11-04-2021 02:48 AM - edited 11-06-2021 06:48 AM
Now that macOS Monterey is out, we wanted to allow our opt-in Beta Testers with local admin rights easy access to nuke-and-pave their Macs the "Apple" way:
macOS Monterey includes Erase All Content and Settings, a way to quickly and securely erase all of your settings, data, and apps, while maintaining the operating system currently installed. If your Mac includes this feature when using macOS Monterey, use it instead of other utilities to erase your Mac.
Source: HT212749
And / Or | Criteria | Operator | Value | ||
Operating System Version | greater than or equal | 12.0.1 | |||
and | ( | Architecture Type | is | arm64 | |
or | Boot ROM | like | iBridge | ) |
/usr/bin/su \- "/usr/bin/stat -f%Su /dev/console" -c "/usr/bin/open '/System/Library/CoreServices/Erase Assistant.app'"
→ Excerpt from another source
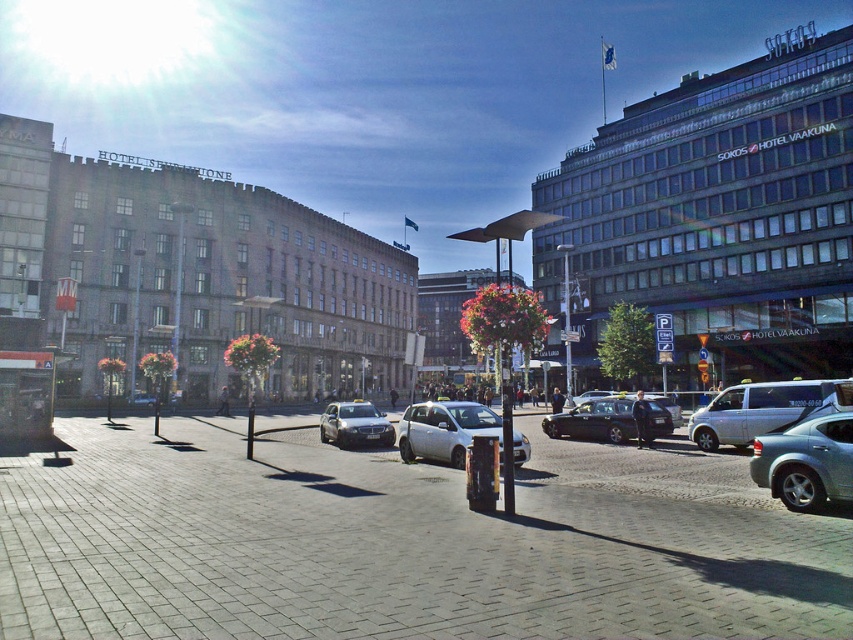
Based on the photo, does metallic silver sedan at lower right appear over shiny black sedan at center?

Yes.

Which is behind, point (786, 477) or point (585, 401)?

The point (585, 401) is behind.

What do you see at coordinates (805, 461) in the screenshot? I see `metallic silver sedan at lower right` at bounding box center [805, 461].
Posted on 11-09-2021 06:06 PM
There seems to be a discrepancy between the screenshots and the text for the command. In the screenshots there are ` in the first image and none in the second. The text to copy is also missing them. I cannot get this method to work because I am unsure of what the actual command is to call to Erase Assistant to open and run it. Thanks.
Posted on 11-09-2021 06:10 PM
Thanks for the feedback; hopefully this will work better:
/usr/bin/su \- "`/usr/bin/stat -f%Su /dev/console`" -c "/usr/bin/open '/System/Library/CoreServices/Erase Assistant.app'"
Posted on 11-09-2021 06:15 PM
Thanks that worked!
@dan-snelson Do you know of a way to invoke and run this from a Standard User account as well? I would block access to it within Self Service by way of limited access logins.
Posted on 11-09-2021 06:39 PM
For Standard Users, you’ll most likely need to go a different route (i.e., `erase-install`).
Posted on 02-18-2022 12:37 PM
@dan-snelson Thank you for this awesome and detailed post! This might be off-topic, but can you clarify why you use the "su -c" convention, rather than using "sudo -u" ?
02-24-2022 01:42 AM - edited 02-24-2022 01:43 AM
You can just run:
open -a "Erase Assistant"
It will start the process for the current logged in user.
And make sure your user is admin. You might want to (temporarily) elevate the standard user permissions to admin.
Posted on 09-26-2022 08:23 AM
Is there any benefit to this instead of running it via System Prefs?